Just as Leffel’s masterful teaching had an enormous impact on McGraw’s art, she has influenced countless drawing and painting students over the years. By age 30, she was teaching at the Art Students League in New York City and has continued with private classes and workshops around the country. In the mid-1980s, she and Leffel began teaching together. A current collaborative effort is a weekly live stream with McGraw behind the camera and Leffel — who recently turned 90 — talking about art online at Bright Light Fine Art.
Steven Haas, a contemporary photographer and art historian in New York City, studied drawing with McGraw in the late 1980s. He credits her with opening his eyes to the process of making art. Haas remembers McGraw sitting beside him during a class, looking at his drawing, and gently asking what was troubling him. Startled, he asked how she knew something was wrong. “I can see it in your lines,” she said. At that moment, he understood that making art is a process of self-revelation. It’s about putting one’s inner state of being — one’s feelings and perceptions — down on paper. “That was a major breakthrough and one of the most extraordinary gifts I’ve ever been given,” Haas says.

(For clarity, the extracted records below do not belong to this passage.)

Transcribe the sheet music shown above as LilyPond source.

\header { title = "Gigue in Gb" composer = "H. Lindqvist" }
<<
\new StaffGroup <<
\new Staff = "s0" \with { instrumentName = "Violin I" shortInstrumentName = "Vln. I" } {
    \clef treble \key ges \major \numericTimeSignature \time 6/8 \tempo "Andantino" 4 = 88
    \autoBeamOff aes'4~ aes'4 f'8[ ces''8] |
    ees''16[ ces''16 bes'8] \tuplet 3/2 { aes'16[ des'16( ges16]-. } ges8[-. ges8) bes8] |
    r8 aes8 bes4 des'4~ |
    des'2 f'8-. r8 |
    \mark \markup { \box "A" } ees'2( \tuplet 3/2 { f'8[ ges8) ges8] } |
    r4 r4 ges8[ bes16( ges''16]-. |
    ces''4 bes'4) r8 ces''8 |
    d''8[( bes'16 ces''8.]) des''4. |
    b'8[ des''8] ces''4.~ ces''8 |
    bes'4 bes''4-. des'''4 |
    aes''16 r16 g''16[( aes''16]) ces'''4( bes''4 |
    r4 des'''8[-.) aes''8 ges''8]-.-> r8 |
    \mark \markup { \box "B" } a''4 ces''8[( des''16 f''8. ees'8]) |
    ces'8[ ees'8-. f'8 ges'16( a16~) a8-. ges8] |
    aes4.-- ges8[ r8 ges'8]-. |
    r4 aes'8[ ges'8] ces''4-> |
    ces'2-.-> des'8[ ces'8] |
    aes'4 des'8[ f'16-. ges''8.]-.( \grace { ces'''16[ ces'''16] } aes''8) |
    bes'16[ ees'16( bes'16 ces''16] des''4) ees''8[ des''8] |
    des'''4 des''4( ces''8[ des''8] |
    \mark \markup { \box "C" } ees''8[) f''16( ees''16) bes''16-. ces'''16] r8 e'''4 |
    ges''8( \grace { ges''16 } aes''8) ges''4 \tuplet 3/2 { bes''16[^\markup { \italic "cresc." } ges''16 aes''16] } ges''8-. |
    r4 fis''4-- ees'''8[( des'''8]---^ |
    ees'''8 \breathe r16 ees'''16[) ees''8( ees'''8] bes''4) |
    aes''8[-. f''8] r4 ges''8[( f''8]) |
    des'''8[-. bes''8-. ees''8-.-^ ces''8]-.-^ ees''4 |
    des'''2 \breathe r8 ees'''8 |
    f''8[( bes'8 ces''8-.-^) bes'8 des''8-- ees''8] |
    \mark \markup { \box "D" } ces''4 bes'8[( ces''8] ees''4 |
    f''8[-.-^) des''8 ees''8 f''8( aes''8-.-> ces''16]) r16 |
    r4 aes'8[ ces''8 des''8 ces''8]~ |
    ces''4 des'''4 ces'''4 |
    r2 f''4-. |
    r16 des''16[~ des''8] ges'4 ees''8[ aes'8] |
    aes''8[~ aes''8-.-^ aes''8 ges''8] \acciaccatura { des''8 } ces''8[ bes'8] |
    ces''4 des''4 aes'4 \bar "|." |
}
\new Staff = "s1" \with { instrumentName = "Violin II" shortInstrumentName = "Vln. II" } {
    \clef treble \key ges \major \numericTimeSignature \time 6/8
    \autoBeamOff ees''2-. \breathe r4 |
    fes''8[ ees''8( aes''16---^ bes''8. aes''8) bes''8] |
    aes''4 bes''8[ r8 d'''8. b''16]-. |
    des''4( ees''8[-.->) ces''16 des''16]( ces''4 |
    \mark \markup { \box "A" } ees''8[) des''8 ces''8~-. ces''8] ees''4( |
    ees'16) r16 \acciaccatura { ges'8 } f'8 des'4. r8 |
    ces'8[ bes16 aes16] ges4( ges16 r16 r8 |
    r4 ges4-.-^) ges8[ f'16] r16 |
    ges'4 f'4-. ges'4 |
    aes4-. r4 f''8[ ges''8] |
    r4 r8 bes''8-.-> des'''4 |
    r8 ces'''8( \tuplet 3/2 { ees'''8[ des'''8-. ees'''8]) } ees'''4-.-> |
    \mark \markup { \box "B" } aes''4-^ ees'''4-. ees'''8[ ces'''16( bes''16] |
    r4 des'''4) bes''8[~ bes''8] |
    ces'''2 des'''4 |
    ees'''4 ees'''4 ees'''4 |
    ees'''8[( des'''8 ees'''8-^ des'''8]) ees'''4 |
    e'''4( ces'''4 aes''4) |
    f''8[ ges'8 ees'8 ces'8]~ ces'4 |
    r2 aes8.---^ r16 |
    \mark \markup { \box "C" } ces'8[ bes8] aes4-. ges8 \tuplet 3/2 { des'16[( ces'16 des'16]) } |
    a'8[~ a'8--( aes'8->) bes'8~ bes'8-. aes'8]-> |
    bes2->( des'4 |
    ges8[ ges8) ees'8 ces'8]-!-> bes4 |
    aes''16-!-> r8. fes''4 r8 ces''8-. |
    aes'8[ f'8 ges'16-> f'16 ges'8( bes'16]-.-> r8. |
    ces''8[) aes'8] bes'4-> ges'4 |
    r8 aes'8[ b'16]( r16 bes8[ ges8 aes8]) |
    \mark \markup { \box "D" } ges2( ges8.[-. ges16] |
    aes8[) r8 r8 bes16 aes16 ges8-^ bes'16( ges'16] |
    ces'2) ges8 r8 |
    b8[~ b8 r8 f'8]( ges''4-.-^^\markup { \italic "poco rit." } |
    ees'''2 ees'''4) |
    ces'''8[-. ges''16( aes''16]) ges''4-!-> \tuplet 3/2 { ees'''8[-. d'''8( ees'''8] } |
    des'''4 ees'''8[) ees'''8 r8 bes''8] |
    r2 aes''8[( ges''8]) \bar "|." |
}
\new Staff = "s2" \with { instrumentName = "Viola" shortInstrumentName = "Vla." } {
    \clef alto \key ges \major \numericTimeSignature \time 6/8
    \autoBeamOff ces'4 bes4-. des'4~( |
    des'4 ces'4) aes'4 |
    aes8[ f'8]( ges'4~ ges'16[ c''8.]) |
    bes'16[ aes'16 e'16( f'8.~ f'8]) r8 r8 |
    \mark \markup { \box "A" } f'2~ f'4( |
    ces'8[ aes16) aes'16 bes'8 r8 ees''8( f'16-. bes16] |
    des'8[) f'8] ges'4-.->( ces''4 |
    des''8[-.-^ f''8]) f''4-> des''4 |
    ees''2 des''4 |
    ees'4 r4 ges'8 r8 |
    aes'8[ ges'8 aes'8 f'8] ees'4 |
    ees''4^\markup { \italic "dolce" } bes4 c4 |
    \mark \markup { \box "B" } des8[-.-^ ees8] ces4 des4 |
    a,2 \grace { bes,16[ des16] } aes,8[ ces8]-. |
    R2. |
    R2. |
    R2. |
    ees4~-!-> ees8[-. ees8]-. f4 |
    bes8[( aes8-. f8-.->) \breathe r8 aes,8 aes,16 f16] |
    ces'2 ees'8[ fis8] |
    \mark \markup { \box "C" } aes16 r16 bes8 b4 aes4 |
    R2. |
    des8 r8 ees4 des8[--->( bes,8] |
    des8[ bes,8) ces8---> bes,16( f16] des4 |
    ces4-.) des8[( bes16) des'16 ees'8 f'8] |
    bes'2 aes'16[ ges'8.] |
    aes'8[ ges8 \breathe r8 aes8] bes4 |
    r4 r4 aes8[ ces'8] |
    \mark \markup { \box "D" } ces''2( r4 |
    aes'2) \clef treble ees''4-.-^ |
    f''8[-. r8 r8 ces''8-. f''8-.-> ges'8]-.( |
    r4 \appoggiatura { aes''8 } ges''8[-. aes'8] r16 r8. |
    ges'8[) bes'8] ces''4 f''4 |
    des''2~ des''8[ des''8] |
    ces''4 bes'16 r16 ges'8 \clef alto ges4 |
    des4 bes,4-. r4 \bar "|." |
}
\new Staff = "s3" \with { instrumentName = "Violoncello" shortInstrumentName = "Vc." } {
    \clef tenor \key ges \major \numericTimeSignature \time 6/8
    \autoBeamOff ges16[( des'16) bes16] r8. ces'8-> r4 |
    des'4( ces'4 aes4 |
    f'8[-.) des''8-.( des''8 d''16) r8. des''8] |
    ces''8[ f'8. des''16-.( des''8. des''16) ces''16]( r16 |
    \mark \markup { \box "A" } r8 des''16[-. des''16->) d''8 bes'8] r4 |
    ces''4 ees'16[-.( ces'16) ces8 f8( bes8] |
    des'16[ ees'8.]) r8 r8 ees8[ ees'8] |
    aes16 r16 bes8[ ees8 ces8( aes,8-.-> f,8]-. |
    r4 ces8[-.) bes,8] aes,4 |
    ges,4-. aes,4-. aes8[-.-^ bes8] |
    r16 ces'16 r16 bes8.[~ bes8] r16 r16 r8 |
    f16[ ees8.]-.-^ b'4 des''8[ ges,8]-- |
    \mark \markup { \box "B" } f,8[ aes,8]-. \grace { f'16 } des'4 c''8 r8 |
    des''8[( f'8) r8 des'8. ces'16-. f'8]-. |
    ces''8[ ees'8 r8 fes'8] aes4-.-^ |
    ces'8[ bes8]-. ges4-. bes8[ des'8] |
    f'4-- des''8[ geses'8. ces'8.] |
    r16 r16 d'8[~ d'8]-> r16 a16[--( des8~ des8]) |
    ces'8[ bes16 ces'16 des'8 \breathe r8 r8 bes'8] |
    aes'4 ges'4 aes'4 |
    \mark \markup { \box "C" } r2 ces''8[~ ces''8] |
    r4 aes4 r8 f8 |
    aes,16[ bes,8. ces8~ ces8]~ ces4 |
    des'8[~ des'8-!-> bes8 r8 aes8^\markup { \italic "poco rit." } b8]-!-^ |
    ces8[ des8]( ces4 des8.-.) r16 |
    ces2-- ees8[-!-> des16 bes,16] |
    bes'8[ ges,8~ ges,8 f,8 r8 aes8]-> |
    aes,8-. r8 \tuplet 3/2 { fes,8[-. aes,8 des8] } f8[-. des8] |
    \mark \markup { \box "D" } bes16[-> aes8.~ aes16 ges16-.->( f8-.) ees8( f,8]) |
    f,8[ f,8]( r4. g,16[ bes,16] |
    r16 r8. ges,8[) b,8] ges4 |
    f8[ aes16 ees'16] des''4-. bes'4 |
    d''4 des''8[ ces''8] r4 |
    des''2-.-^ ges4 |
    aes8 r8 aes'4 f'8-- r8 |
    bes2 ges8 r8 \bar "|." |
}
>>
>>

For McGraw, bringing all of herself into the artistic process creates a direct and constantly changing relationship with her subjects. It’s why she never works from photographs, and it’s how she achieves a transcendental quality of aliveness in her work. “The light is shifting, the flowers are drooping, the leaves are changing,” she says. “All the things that make it harder to paint from life are what make it interesting. That’s the beauty of it, that incredible dance of dealing with life on the move.”